その結果、アイギパーンは仙国に逃げ込んだという情報を掴んだことで、ローリィはそのまま冒険者と名乗ってセレシアの仮想敵国である仙国へと入国した……。
「なるほど、それでここにお前がいるのか。そこは分かったけど……気になる所が少しあるな」
そうしてローリィから聞いた話を頭の中で整理させながら、知りたい情報を訊き出す。
「時折出ている『ダイモン』って一体、何なんだ?」
トーゼツはすぐに答えが来ると思っていたからこそ、ローリィの反応に少し驚く。
丁寧に、真摯な対応をするあのローリィが「うーん、それは……何処から何処まで──いいや、そもそも説明しても……」とぶつぶつ呟きながら、とても答えるのに戸惑っている。
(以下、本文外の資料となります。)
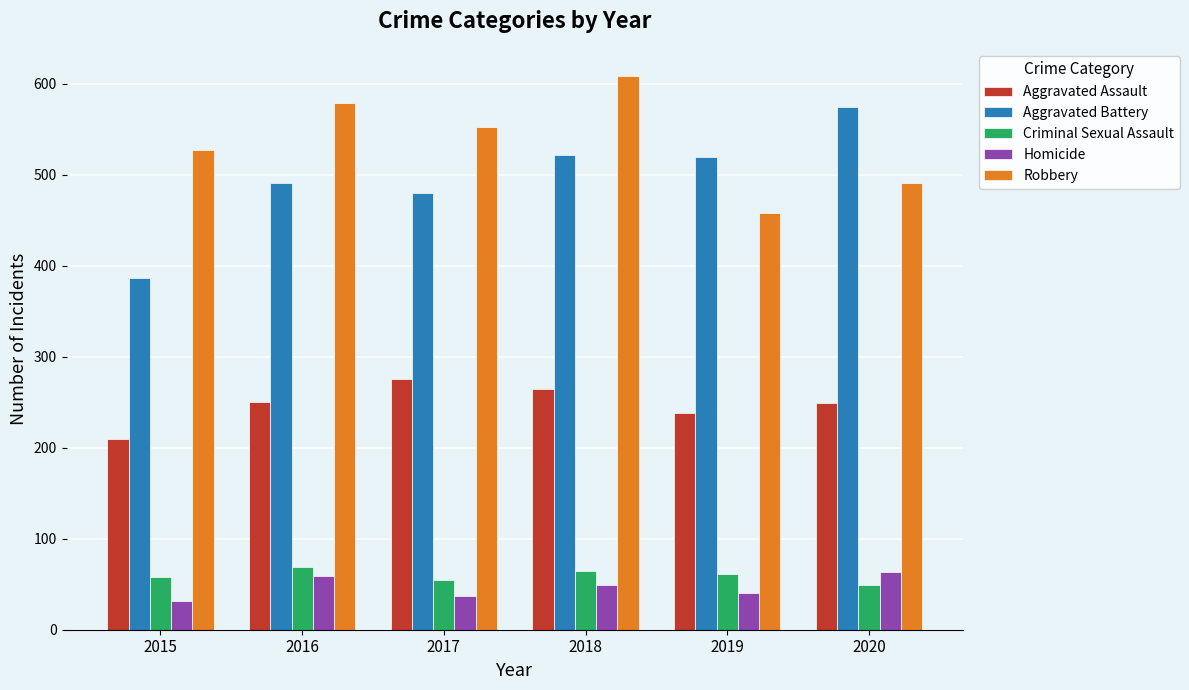

Which category has the lowest value in the Aggravated Battery series?

2015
メイガス・ユニオンの中でもトップシークレットレベルの情報ということか?しかし、本当に言いたくないモノであれば、名前すら出さないはず。ということは魔術学用語の可能性がある。エルフ族による魔術研究を行う組織、表ではそのような理由で設立されたのがメイガス・ユニオンだ。であれば、魔術研究の関する言葉なのかもしれない。
(アナーヒターがいれば話は早かったのかもしれないが……俺は魔術を使うが、魔術師の職はもちろん持ってないし、研究もしてないかたなぁ)
「まぁ、説明は難しんだけど簡単に説明しますけど、魔術研究、実験によって更なる強さを手に入れた魔術師と考えてくれれば問題ないです。私もダイモンとして改造されています」
「そんなモノか。それじゃあ、もう一つ質問なんだけど、ここに来てるのはローリィだけなのか?」
「いいや、もう一人、私と同じ任務を受けているダイモンがいます」
つまり、ローリィともう一人、合計二人のダイモンがアイギパーンの始末任務をしていることになるが、ここで大きくトーゼツは引っかかりを覚える。
ローリィは北方諸国の中では皆が憧れる存在であるという。その影響は冒険者で言うところの戦神アナトほどと聞いている。そして、彼女はダイモンであると明かしてくれた。そして、ダイモンがもう一人同じ任務を受けている。つまり、ローリィと同じ実力の存在が雇われ傭兵であるアイギパーン討伐に充てられているという。
それほどまでにアイギパーンの実力は凄まじいという事なのだろうか?いいや、そうは思えない。弱いわけではないのだろう。ベスと互角の勝負をしたとうのは知っている。神都侵入時にはかなり冒険者を翻弄したというのも分かっている。が、結局は捕縛されてしまっている。
アナトと同等とは思えない。それでも、張り合える程度の力はあるだろう相手が二人がかりでアイギパーン始末の任務を受けているとは思えない。